Das Parteilogo der AfD., © Carsten Koall/dpa/Symbolbild

Ultimatum abgelaufen: AfD-Mietvertrag noch nicht gekündigt

Im Konflikt um den Mietvertrag für den AfD-Bundesparteitag in Essen hat die Stadt die geplante Kündigung am Mittwoch noch nicht ausgesprochen. Nachdem die AfD die Kommunalaufsicht eingeschaltet habe, hätten sich weitere rechtliche Fragen ergeben, teilte die Stadt mit. «Diese müssen und werden wir beantworten», sagte Essens Ordnungsdezernent Christian Kromberg. An den Plänen, den Mietvertrag für den Parteitag in der Grugahalle Ende Juni zu kündigen, halte man aber fest.
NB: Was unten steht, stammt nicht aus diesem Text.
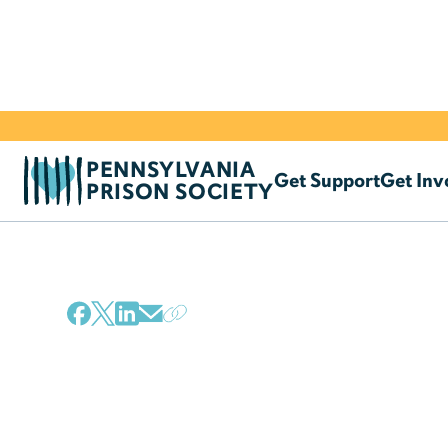
PENNSYLVANIA
Get Support
Get Inv
PRISON SOCIETY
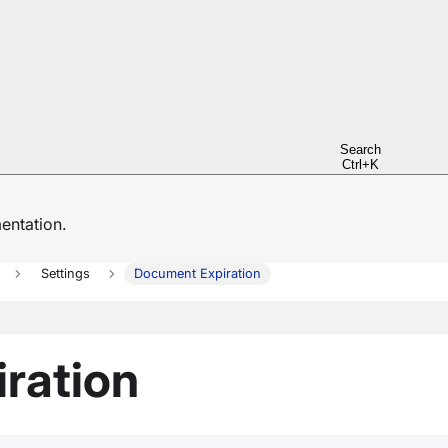
Search
Ctrl+K
ntation.
Settings
Document Expiration
ration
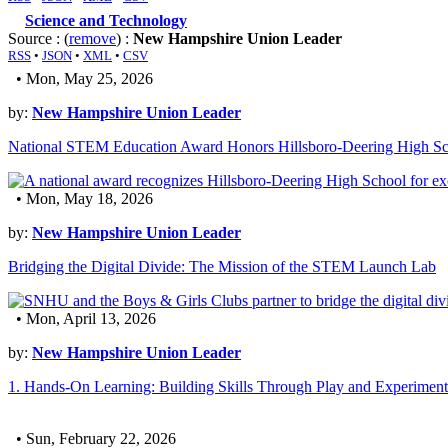
Science and Technology
Source : (
remove
) :
New Hampshire Union Leader
RSS
•
JSON
•
XML
•
CSV
• Mon, May 25, 2026
by:
New Hampshire Union Leader
National STEM Education Award Honors Hillsboro-Deering High Sc
• Mon, May 18, 2026
by:
New Hampshire Union Leader
Bridging the Digital Divide: The Mission of the STEM Launch Lab
• Mon, April 13, 2026
by:
New Hampshire Union Leader
1. Hands-On Learning: Building Skills Through Play and Experiment
• Sun, February 22, 2026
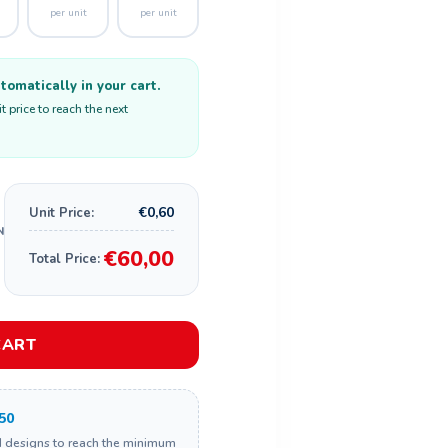
per unit
per unit
omatically in your cart.
 price to reach the next
€0,60
Unit Price:
€60,00
Total Price:
CART
50
d designs to reach the minimum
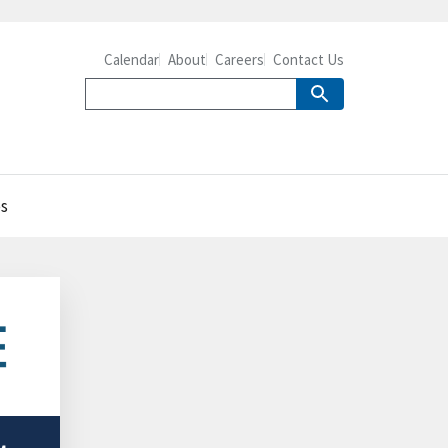
Calendar
About
Careers
Contact Us
es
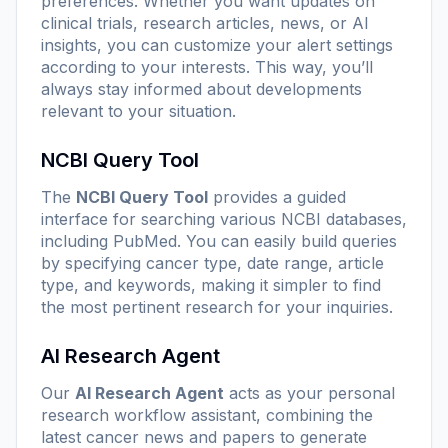
preferences. Whether you want updates on
clinical trials, research articles, news, or AI
insights, you can customize your alert settings
according to your interests. This way, you’ll
always stay informed about developments
relevant to your situation.
NCBI Query Tool
The
NCBI Query Tool
provides a guided
interface for searching various NCBI databases,
including PubMed. You can easily build queries
by specifying cancer type, date range, article
type, and keywords, making it simpler to find
the most pertinent research for your inquiries.
AI Research Agent
Our
AI Research Agent
acts as your personal
research workflow assistant, combining the
latest cancer news and papers to generate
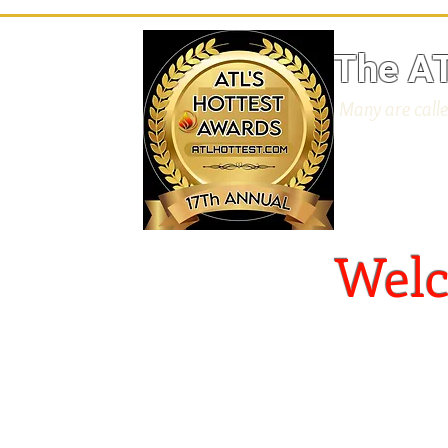
The AT
Many are calle
​
Welc
S
Your
ou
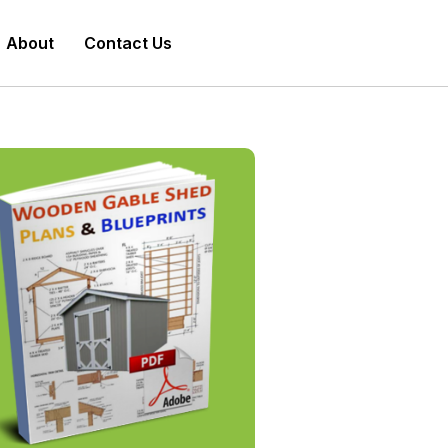
About
Contact Us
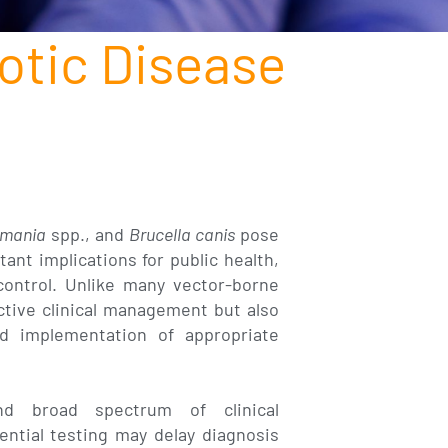
otic Disease
hmania
spp., and
Brucella canis
pose
tant implications for public health,
control. Unlike many vector-borne
ctive clinical management but also
d implementation of appropriate
nd broad spectrum of clinical
ential testing may delay diagnosis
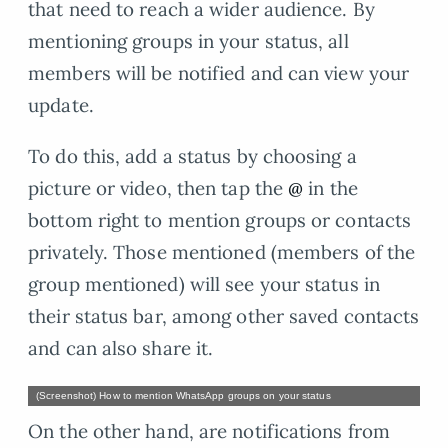
that need to reach a wider audience. By
mentioning groups in your status, all
members will be notified and can view your
update.
To do this, add a status by choosing a
picture or video, then tap the
@
in the
bottom right to mention groups or contacts
privately. Those mentioned (members of the
group mentioned) will see your status in
their status bar, among other saved contacts
and can also share it.
(Screenshot) How to mention WhatsApp groups on your status
On the other hand, are notifications from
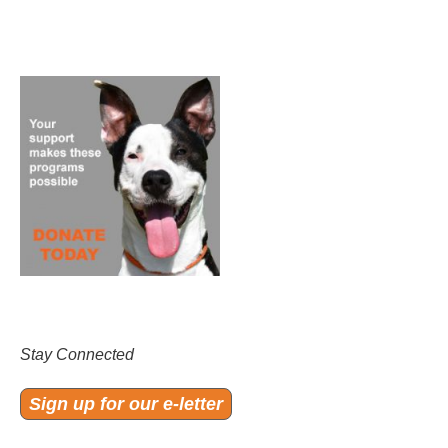
Stay Connected
Sign up for our e-letter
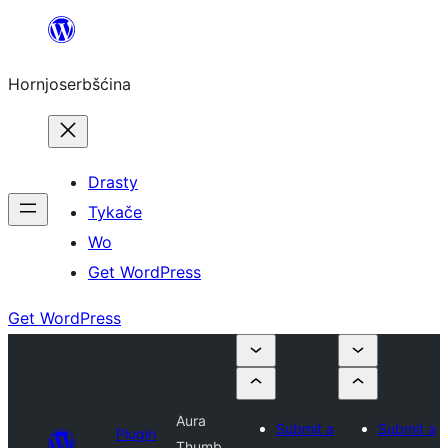
Dale
k
Hornjoserbšćina
wobsahej
Drasty
Tykače
Wo
Get WordPress
Get WordPress
Aura
Submit a
Submit a
Plugin
Thumb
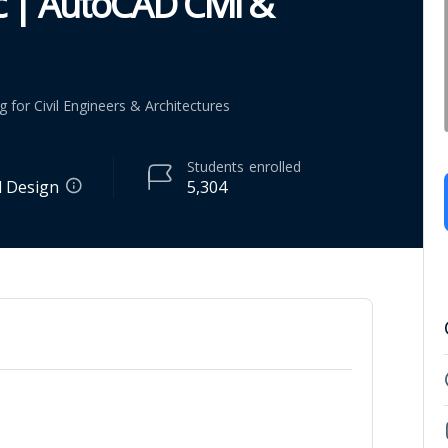
 | AutoCAD Civil &
or Civil Engineers & Architectures
Students
enrolled
l Design
5,304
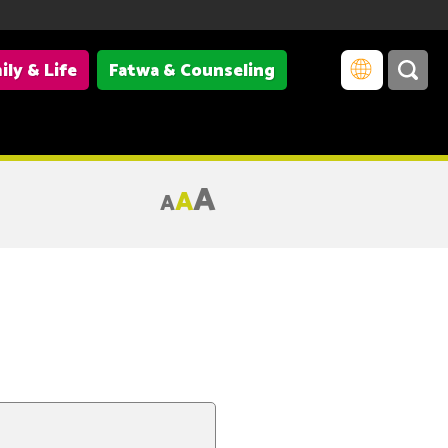
ily & Life
Fatwa & Counseling
A
A
A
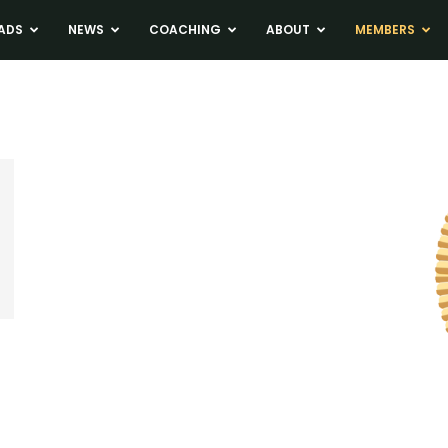
ADS
NEWS
COACHING
ABOUT
MEMBERS
n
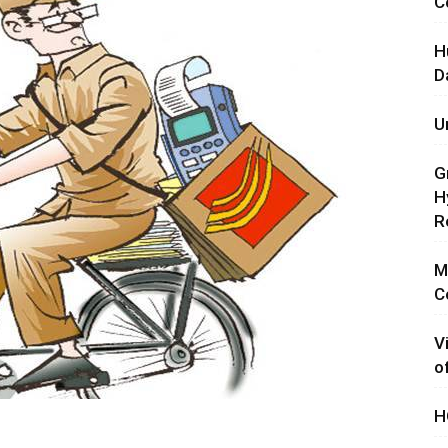
C
H
D
U
G
H
R
M
C
V
o
H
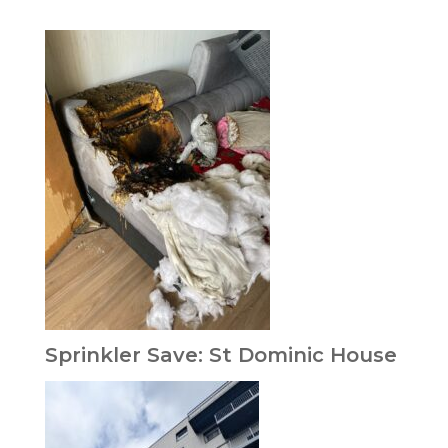
Sprinkler Save: St Dominic House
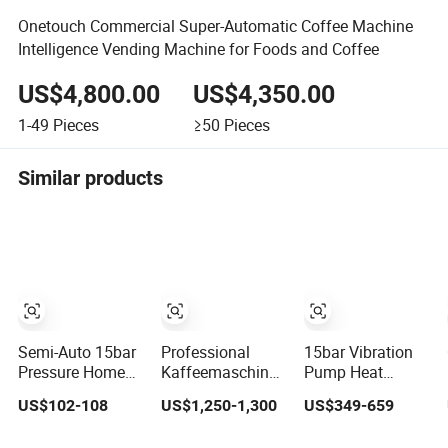
Onetouch Commercial Super-Automatic Coffee Machine
Intelligence Vending Machine for Foods and Coffee
US$4,800.00
US$4,350.00
1-49
Pieces
≥50
Pieces
Similar products
Semi-Auto 15bar
Professional
15bar Vibration
Pressure Home
Kaffeemaschine
Pump Heat
Use Espresso
Italy Commercial
Exchanger Boiler
US$102-108
US$1,250-1,300
US$349-659
Coffee Machine
Double Head
1group E61
Home Use Coffee
Industrial
Rocket Italy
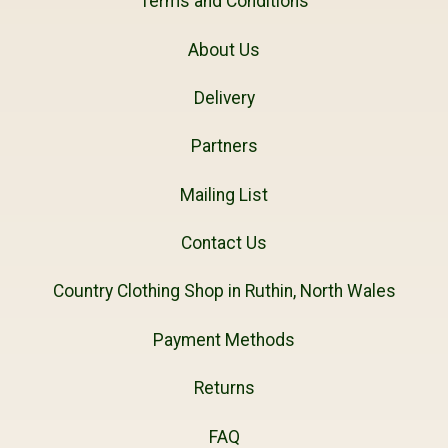
Terms and Conditions
About Us
Delivery
Partners
Mailing List
Contact Us
Country Clothing Shop in Ruthin, North Wales
Payment Methods
Returns
FAQ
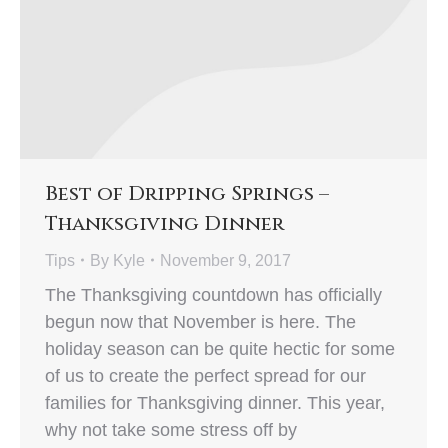
Best of Dripping Springs –
Thanksgiving Dinner
Tips
By
Kyle
November 9, 2017
The Thanksgiving countdown has officially
begun now that November is here. The
holiday season can be quite hectic for some
of us to create the perfect spread for our
families for Thanksgiving dinner. This year,
why not take some stress off by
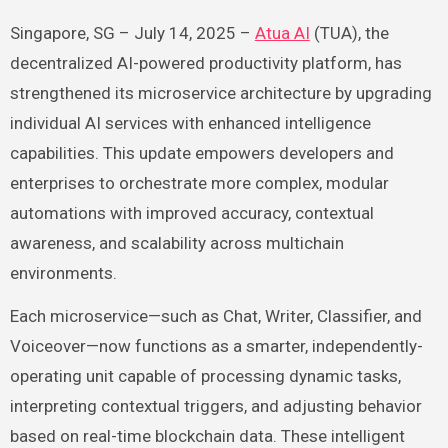
Singapore, SG – July 14, 2025 –
Atua AI
(TUA), the
decentralized AI-powered productivity platform, has
strengthened its microservice architecture by upgrading
individual AI services with enhanced intelligence
capabilities. This update empowers developers and
enterprises to orchestrate more complex, modular
automations with improved accuracy, contextual
awareness, and scalability across multichain
environments.
Each microservice—such as Chat, Writer, Classifier, and
Voiceover—now functions as a smarter, independently-
operating unit capable of processing dynamic tasks,
interpreting contextual triggers, and adjusting behavior
based on real-time blockchain data. These intelligent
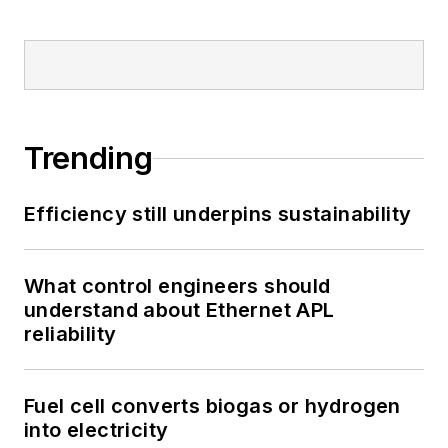
Trending
Efficiency still underpins sustainability
What control engineers should
understand about Ethernet APL
reliability
Fuel cell converts biogas or hydrogen
into electricity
Die Stadt und die Messegesellschaft suchen seit Monaten nach Möglichkeiten, wie sie den Bundesparteitag der AfD Ende Juni in der Grugahalle noch verhindern können. Zuletzt hatte der Stadtrat die AfD ultimativ aufgefordert, eine «strafbewehrte Selbstverpflichtung» abzugeben. Darin sollte sich die AfD verpflichten, dass während des Parteitags keine strafbaren NS-Parolen verwendet werden – bei Verstößen sollten 500.000 Euro Strafgeld drohen.

Für die Abgabe der Erklärung hatte die Stadt der AfD eine Frist bis Dienstagabend um 24.00 Uhr gesetzt. Andernfalls sollte der Mietvertrag laut Ratsbeschluss «unverzüglich außerordentlich fristlos» gekündigt werden.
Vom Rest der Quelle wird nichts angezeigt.